§ **Task details**: Would you please repeat exactly the entries below, starting at the line with "e tratamentos que" and ending at the line with "infraestructura. También se", and nothing outside that range? Leave out the pictures.

(Provided information Opens)

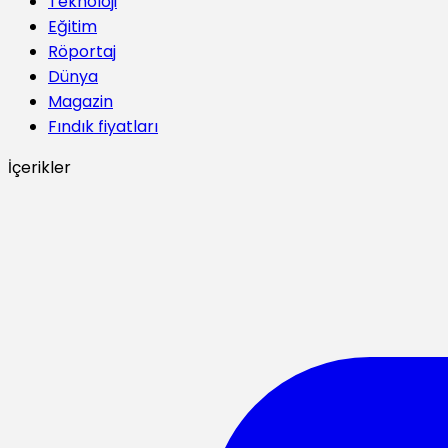
Teknoloji
Eğitim
Röportaj
Dünya
Magazin
Fındık fiyatları
İçerikler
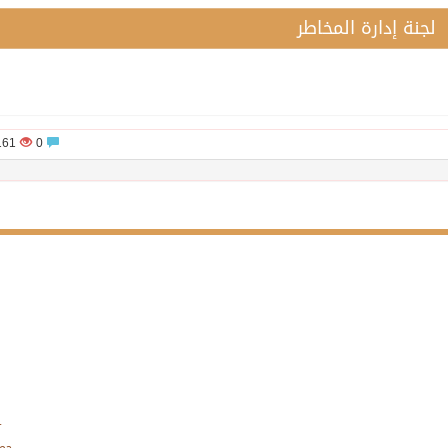
لجنة إدارة المخاطر
2161
0
.
جمي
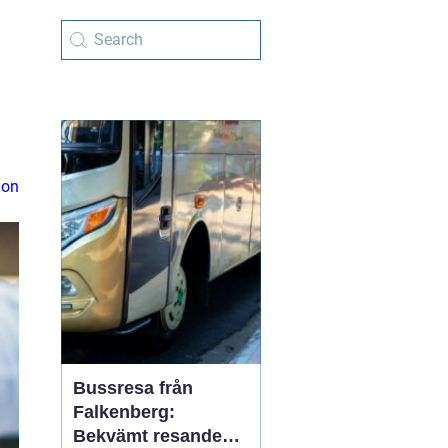
ion
Bussresa från
Falkenberg:
Bekvämt resande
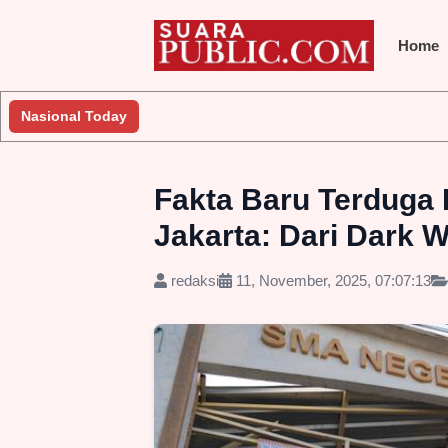
Home
akukan Penyelidikan
Nasional Today
Jembatan Gantung Batu Pepe Rp10 Milia
Fakta Baru Terduga
Jakarta: Dari Dark
redaksi
11, November, 2025, 07:07:13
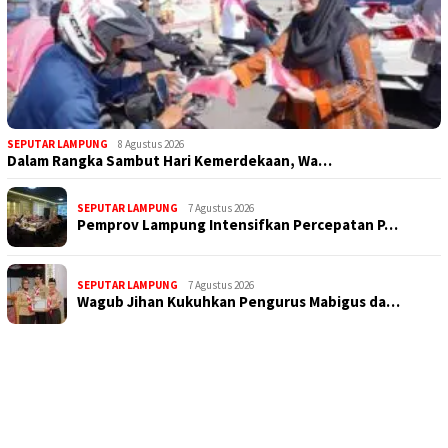
SEPUTAR LAMPUNG
8 Agustus 2026
Dalam Rangka Sambut Hari Kemerdekaan, Wa…
SEPUTAR LAMPUNG
7 Agustus 2026
Pemprov Lampung Intensifkan Percepatan P…
SEPUTAR LAMPUNG
7 Agustus 2026
Wagub Jihan Kukuhkan Pengurus Mabigus da…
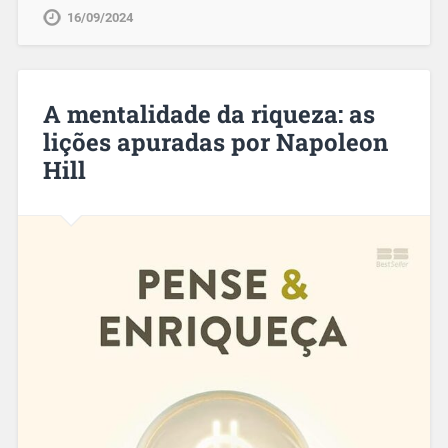
16/09/2024
A mentalidade da riqueza: as
lições apuradas por Napoleon
Hill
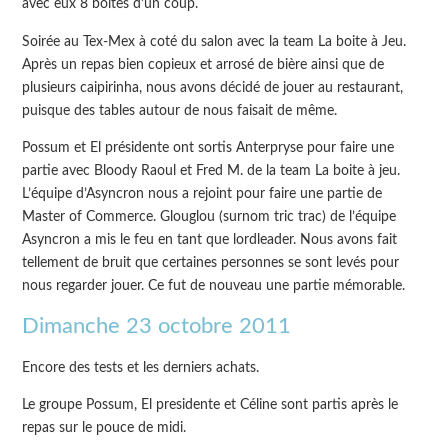
avec eux 8 boites d’un coup.
Soirée au Tex-Mex à coté du salon avec la team La boite à Jeu.
Après un repas bien copieux et arrosé de bière ainsi que de
plusieurs caipirinha, nous avons décidé de jouer au restaurant,
puisque des tables autour de nous faisait de même.
Possum et El présidente ont sortis Anterpryse pour faire une
partie avec Bloody Raoul et Fred M. de la team La boite à jeu.
L’équipe d’Asyncron nous a rejoint pour faire une partie de
Master of Commerce. Glouglou (surnom tric trac) de l’équipe
Asyncron a mis le feu en tant que lordleader. Nous avons fait
tellement de bruit que certaines personnes se sont levés pour
nous regarder jouer. Ce fut de nouveau une partie mémorable.
Dimanche 23 octobre 2011
Encore des tests et les derniers achats.
Le groupe Possum, El presidente et Céline sont partis après le
repas sur le pouce de midi.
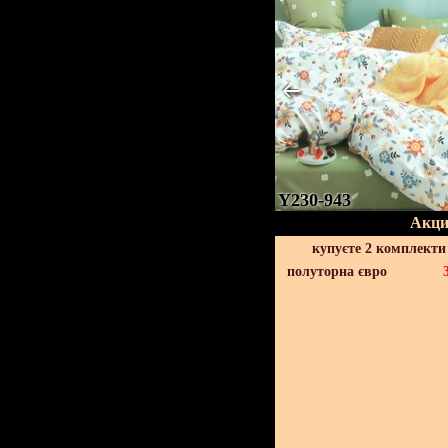
Y230-943
Акци
купуєте 2 комплекти
полуторна євро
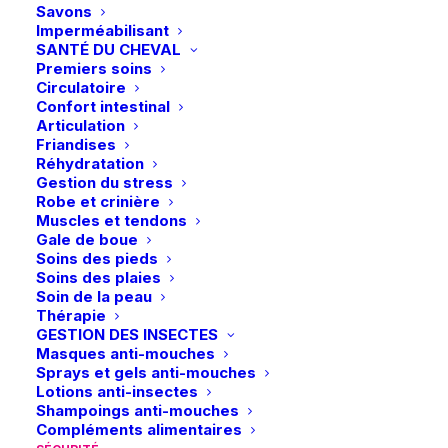
choisies
choisies
Savons
sur
sur
Imperméabilisant
la
la
SANTÉ DU CHEVAL
page
page
Premiers soins
du
du
Circulatoire
produit
produit
Confort intestinal
Articulation
Friandises
Ce
Ce
Réhydratation
KASK | Casque Kooki –
KASK | Casque Star
produit
produit
Gestion du stress
CHOIX DES OPTIONS
Black Shadow
CHOIX DES OPTIONS
Lady Pure Shine –
a
a
Robe et crinière
Anthracite
plusieurs
plusieurs
350,00
€
Muscles et tendons
599,00
€
variations.
variations.
Gale de boue
Les
Les
Soins des pieds
options
options
Soins des plaies
peuvent
peuvent
Soin de la peau
être
être
Thérapie
choisies
choisies
GESTION DES INSECTES
sur
sur
Masques anti-mouches
la
la
Sprays et gels anti-mouches
page
page
Lotions anti-insectes
du
du
Shampoings anti-mouches
produit
produit
Compléments alimentaires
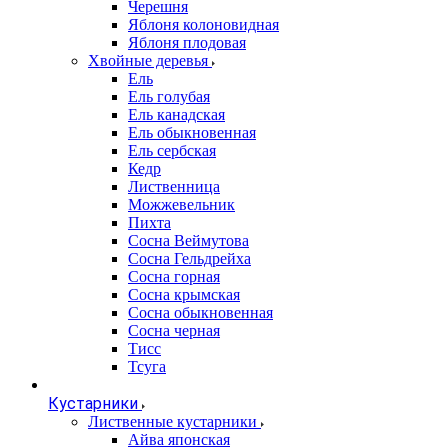
Черешня
Яблоня колоновидная
Яблоня плодовая
Хвойные деревья
Ель
Ель голубая
Ель канадская
Ель обыкновенная
Ель сербская
Кедр
Лиственница
Можжевельник
Пихта
Сосна Веймутова
Сосна Гельдрейха
Сосна горная
Сосна крымская
Сосна обыкновенная
Сосна черная
Тисс
Тсуга
Кустарники
Лиственные кустарники
Айва японская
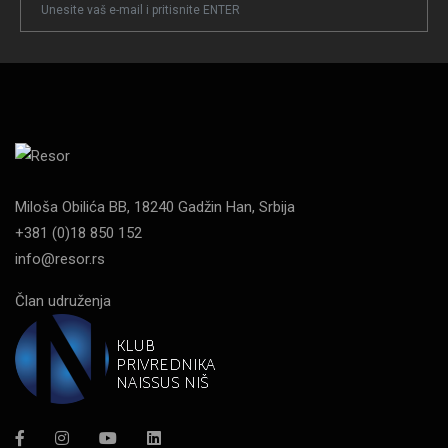
Newsletter
Email
Miloša Obilića BB, 18240 Gadžin Han, Srbija
+381 (0)18 850 152
info@resor.rs
Član udruženja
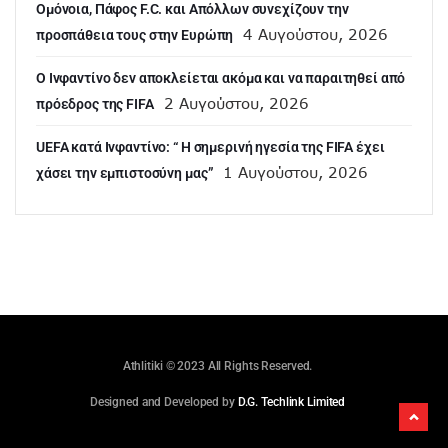
Ομόνοια, Πάφος F.C. και Απόλλων συνεχίζουν την
4 Αυγούστου, 2026
προσπάθεια τους στην Ευρώπη
Ο Ινφαντίνο δεν αποκλείεται ακόμα και να παραιτηθεί από
2 Αυγούστου, 2026
πρόεδρος της FIFA
UEFA κατά Ινφαντίνο: “ H σημερινή ηγεσία της FIFA έχει
1 Αυγούστου, 2026
χάσει την εμπιστοσύνη μας”
Athlitiki © 2023 All Rights Reserved.
Designed and Developed by
D.G. Techlink Limited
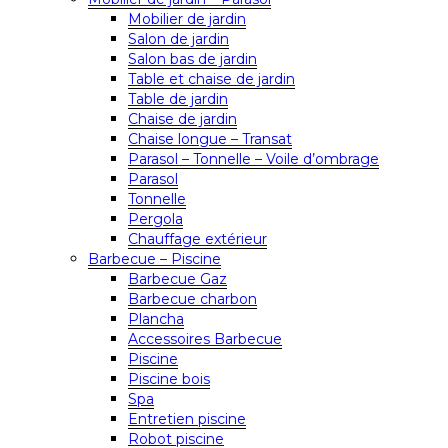
Mobilier de jardin
Salon de jardin
Salon bas de jardin
Table et chaise de jardin
Table de jardin
Chaise de jardin
Chaise longue – Transat
Parasol – Tonnelle – Voile d’ombrage
Parasol
Tonnelle
Pergola
Chauffage extérieur
Barbecue – Piscine
Barbecue Gaz
Barbecue charbon
Plancha
Accessoires Barbecue
Piscine
Piscine bois
Spa
Entretien piscine
Robot piscine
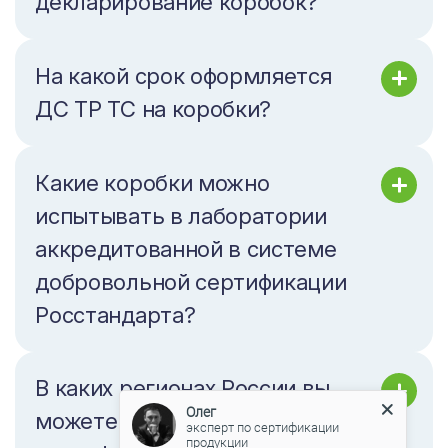
декларирование коробок?
На какой срок оформляется
ДС ТР ТС на коробки?
Какие коробки можно
испытывать в лаборатории
аккредитованной в системе
добровольной сертификации
Росстандарта?
В каких регионах России вы
Олег
можете провести
эксперт по сертификации
продукции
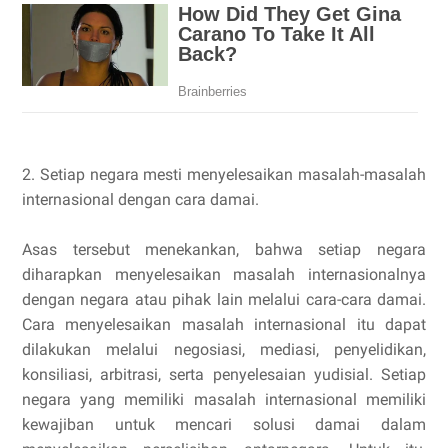
2. Setiap negara mesti menyelesaikan masalah-masalah
internasional dengan cara damai.
Asas tersebut menekankan, bahwa setiap negara
diharapkan menyelesaikan masalah internasionalnya
dengan negara atau pihak lain melalui cara-cara damai.
Cara menyelesaikan masalah internasional itu dapat
dilakukan melalui negosiasi, mediasi, penyelidikan,
konsiliasi, arbitrasi, serta penyelesaian yudisial. Setiap
negara yang memiliki masalah internasional memiliki
kewajiban untuk mencari solusi damai dalam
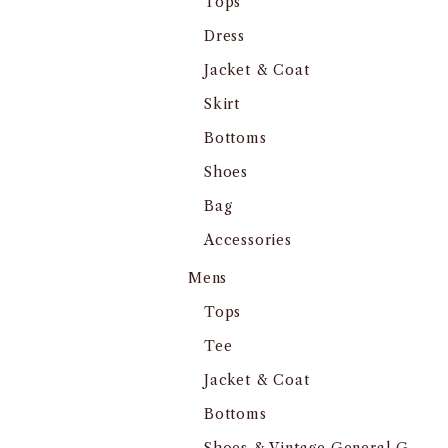
Tops
Dress
Jacket & Coat
Skirt
Bottoms
Shoes
Bag
Accessories
Mens
Tops
Tee
Jacket & Coat
Bottoms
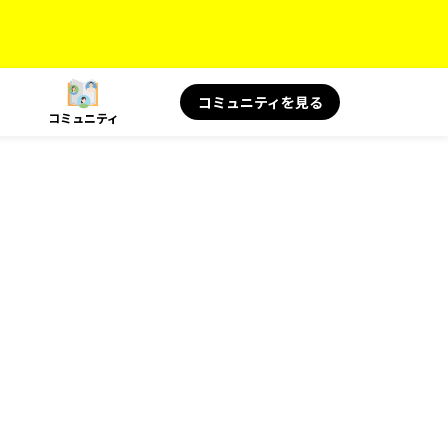
コミュニティを見る
コミュニティ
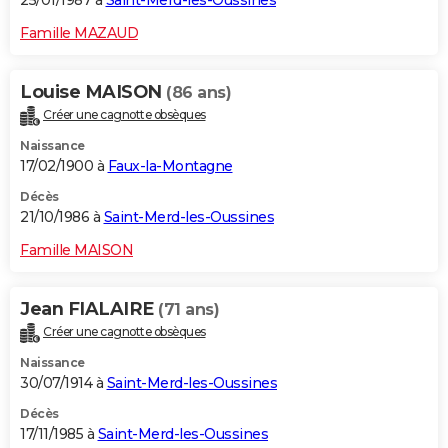
25/01/1987 à
Saint-Merd-les-Oussines
Famille MAZAUD
Louise MAISON
(86 ans)
Créer une cagnotte obsèques
Naissance
17/02/1900 à
Faux-la-Montagne
Décès
21/10/1986 à
Saint-Merd-les-Oussines
Famille MAISON
Jean FIALAIRE
(71 ans)
Créer une cagnotte obsèques
Naissance
30/07/1914 à
Saint-Merd-les-Oussines
Décès
17/11/1985 à
Saint-Merd-les-Oussines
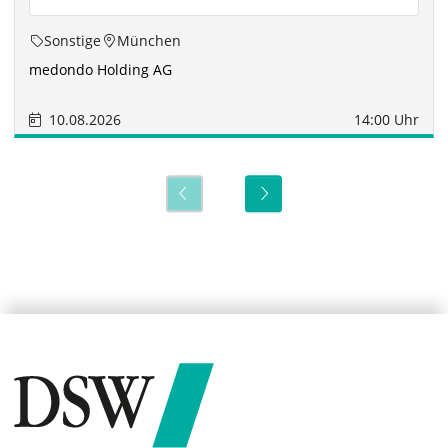
Sonstige
München
medondo Holding AG
10.08.2026
14:00 Uhr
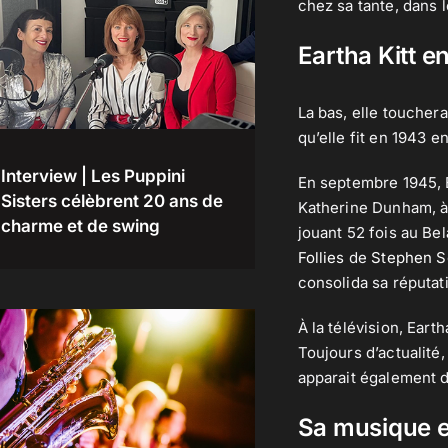
chez sa tante, dans 
Eartha Kitt e
La bas, elle toucher
qu’elle fit en 1943 
Interview | Les Puppini
En septembre 1945, E
Sisters célèbrent 20 ans de
Katherine Dunham, à 
charme et de swing
jouant 52 fois au Be
Follies
de
Stephen 
consolida sa réputat
À la télévision, Ear
Toujours d’actualité,
apparait également d
Sa musique e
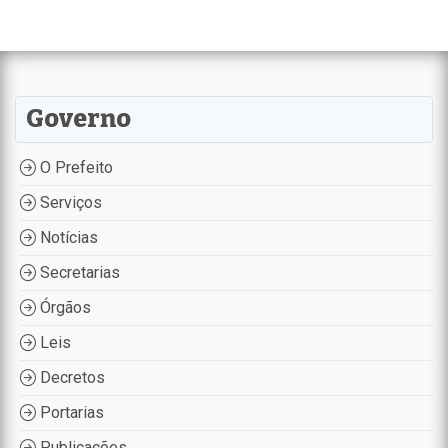
Governo
O Prefeito
Serviços
Notícias
Secretarias
Órgãos
Leis
Decretos
Portarias
Publicações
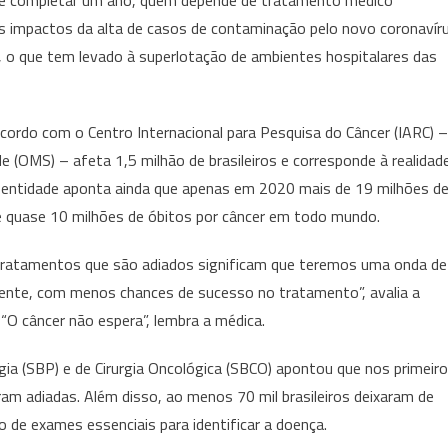
de completar um ano, quem depende de tratamento médico
s impactos da alta de casos de contaminação pelo novo coronavír
 , o que tem levado à superlotação de ambientes hospitalares das
cordo com o Centro Internacional para Pesquisa do Câncer (IARC) –
e (OMS) – afeta 1,5 milhão de brasileiros e corresponde à realidad
 entidade aponta ainda que apenas em 2020 mais de 19 milhões d
 quase 10 milhões de óbitos por câncer em todo mundo.
e tratamentos que são adiados significam que teremos uma onda de
nte, com menos chances de sucesso no tratamento”, avalia a
“O câncer não espera”, lembra a médica.
ia (SBP) e de Cirurgia Oncológica (SBCO) apontou que nos primeir
am adiadas. Além disso, ao menos 70 mil brasileiros deixaram de
o de exames essenciais para identificar a doença.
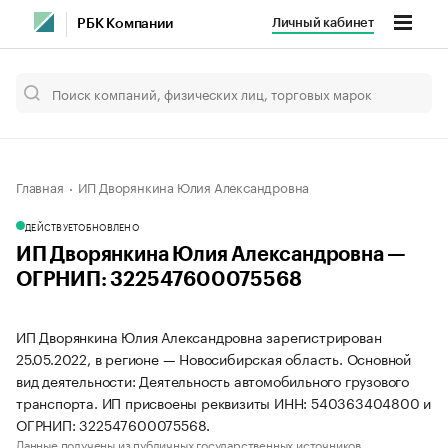
Личный кабинет
РБК Компании
Главная
ИП Дворянкина Юлия Александровна
ДЕЙСТВУЕТ
ОБНОВЛЕНО
ИП Дворянкина Юлия Александровна —
ОГРНИП: 322547600075568
ИП Дворянкина Юлия Александровна зарегистрирован
25.05.2022, в регионе — Новосибирская область. Основной
вид деятельности: Деятельность автомобильного грузового
транспорта. ИП присвоены реквизиты ИНН: 540363404800 и
ОГРНИП: 322547600075568.
Данные получены из публичных государственных источников.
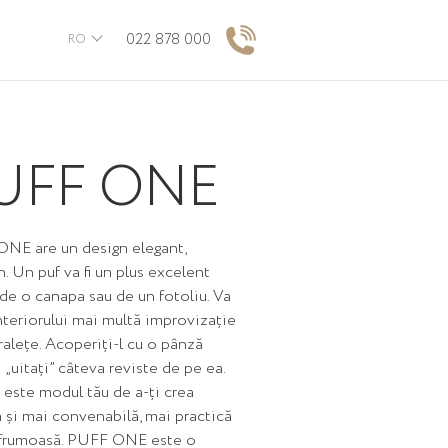
022 878 000
RO
UFF ONE
NE are un design elegant,
 Un puf va fi un plus excelent
 de o canapa sau de un fotoliu. Va
nteriorului mai multă improvizație
ralețe. Acoperiți-l cu o pânză
 „uitați” câteva reviste de pe ea.
 este modul tău de a-ți crea
 și mai convenabilă, mai practică
 frumoasă. PUFF ONE este o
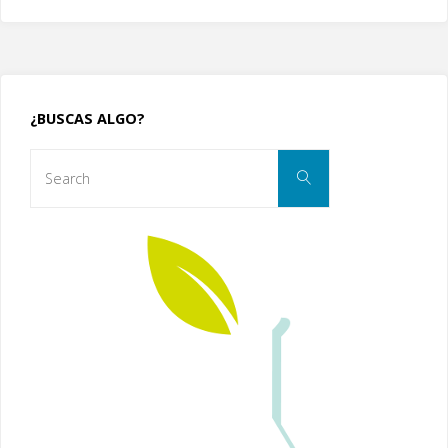
¿BUSCAS ALGO?
Search
Search
for:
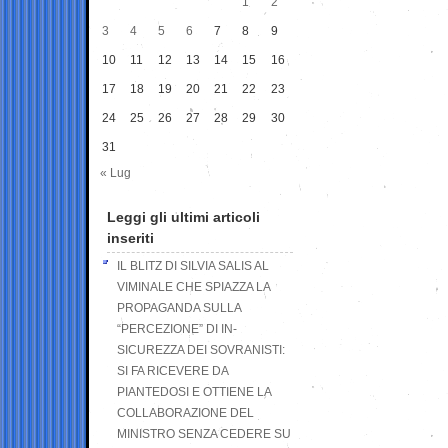
1
2
3
4
5
6
7
8
9
10
11
12
13
14
15
16
17
18
19
20
21
22
23
24
25
26
27
28
29
30
31
« Lug
Leggi gli ultimi articoli
inseriti
IL BLITZ DI SILVIA SALIS AL
VIMINALE CHE SPIAZZA LA
PROPAGANDA SULLA
“PERCEZIONE” DI IN-
SICUREZZA DEI SOVRANISTI:
SI FA RICEVERE DA
PIANTEDOSI E OTTIENE LA
COLLABORAZIONE DEL
MINISTRO SENZA CEDERE SU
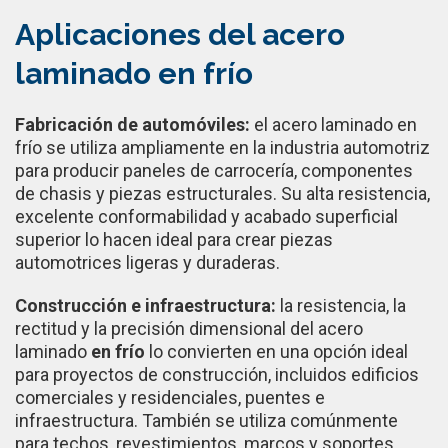
Aplicaciones del acero
laminado en frío
Fabricación de automóviles:
el acero laminado en
frío se utiliza ampliamente en la industria automotriz
para producir paneles de carrocería, componentes
de chasis y piezas estructurales. Su alta resistencia,
excelente conformabilidad y acabado superficial
superior lo hacen ideal para crear piezas
automotrices ligeras y duraderas.
Construcción e infraestructura:
la resistencia, la
rectitud y la precisión dimensional del acero
laminado
en frío
lo convierten en una opción ideal
para proyectos de construcción, incluidos edificios
comerciales y residenciales, puentes e
infraestructura. También se utiliza comúnmente
para techos, revestimientos, marcos y soportes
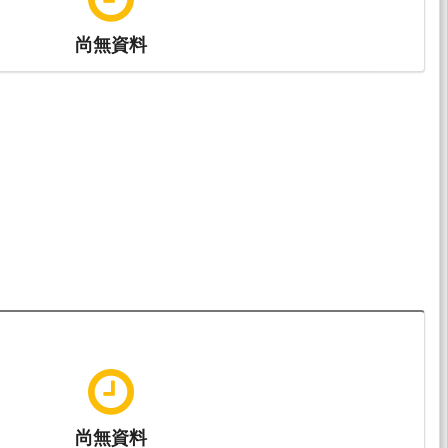
尚無資料
尚無資料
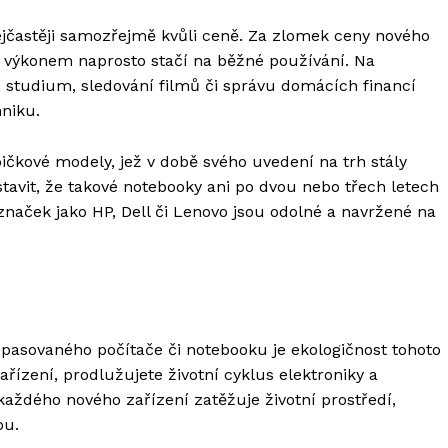
Nejčastěji samozřejmě kvůli ceně. Za zlomek ceny nového
ým výkonem naprosto stačí na běžné používání. Na
, studium, sledování filmů či správu domácích financí
niku.
pičkové modely, jež v době svého uvedení na trh stály
stavit, že takové notebooky ani po dvou nebo třech letech
 značek jako HP, Dell či Lenovo jsou odolné a navržené na
sovaného počítače či notebooku je ekologičnost tohoto
řízení, prodlužujete životní cyklus elektroniky a
aždého nového zařízení zatěžuje životní prostředí,
ou.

(Provided information Closes)

§ **Task solution**:
e tratamentos que são adiados significam que teremos uma onda de
nte, com menos chances de sucesso no tratamento”, avalia a
“O câncer não espera”, lembra a médica.
ia (SBP) e de Cirurgia Oncológica (SBCO) apontou que nos primeir
am adiadas. Além disso, ao menos 70 mil brasileiros deixaram de
o de exames essenciais para identificar a doença.
Личный кабинет
РБК Компании
Главная
ИП Дворянкина Юлия Александровна
ДЕЙСТВУЕТ
ОБНОВЛЕНО
ИП Дворянкина Юлия Александровна —
ОГРНИП: 322547600075568
ИП Дворянкина Юлия Александровна зарегистрирован
25.05.2022, в регионе — Новосибирская область. Основной
вид деятельности: Деятельность автомобильного грузового
транспорта. ИП присвоены реквизиты ИНН: 540363404800 и
ОГРНИП: 322547600075568.
Данные получены из публичных государственных источников.
022 878 000
RO
UFF ONE
NE are un design elegant,
 Un puf va fi un plus excelent
 de o canapa sau de un fotoliu. Va
nteriorului mai multă improvizație
ralețe. Acoperiți-l cu o pânză
 „uitați” câteva reviste de pe ea.
 este modul tău de a-ți crea
 și mai convenabilă, mai practică
 frumoasă. PUFF ONE este o
¿BUSCAS ALGO?
Search
Search
for:
1
2
3
4
5
6
7
8
9
10
11
12
13
14
15
16
17
18
19
20
21
22
23
24
25
26
27
28
29
30
31
« Lug
Leggi gli ultimi articoli
inseriti
IL BLITZ DI SILVIA SALIS AL
VIMINALE CHE SPIAZZA LA
PROPAGANDA SULLA
“PERCEZIONE” DI IN-
SICUREZZA DEI SOVRANISTI:
SI FA RICEVERE DA
PIANTEDOSI E OTTIENE LA
COLLABORAZIONE DEL
MINISTRO SENZA CEDERE SU
Aplicaciones del acero
laminado en frío
Fabricación de automóviles:
el acero laminado en
frío se utiliza ampliamente en la industria automotriz
para producir paneles de carrocería, componentes
de chasis y piezas estructurales. Su alta resistencia,
excelente conformabilidad y acabado superficial
superior lo hacen ideal para crear piezas
automotrices ligeras y duraderas.
Construcción e infraestructura:
la resistencia, la
rectitud y la precisión dimensional del acero
laminado
en frío
lo convierten en una opción ideal
para proyectos de construcción, incluidos edificios
comerciales y residenciales, puentes e
infraestructura. También se utiliza comúnmente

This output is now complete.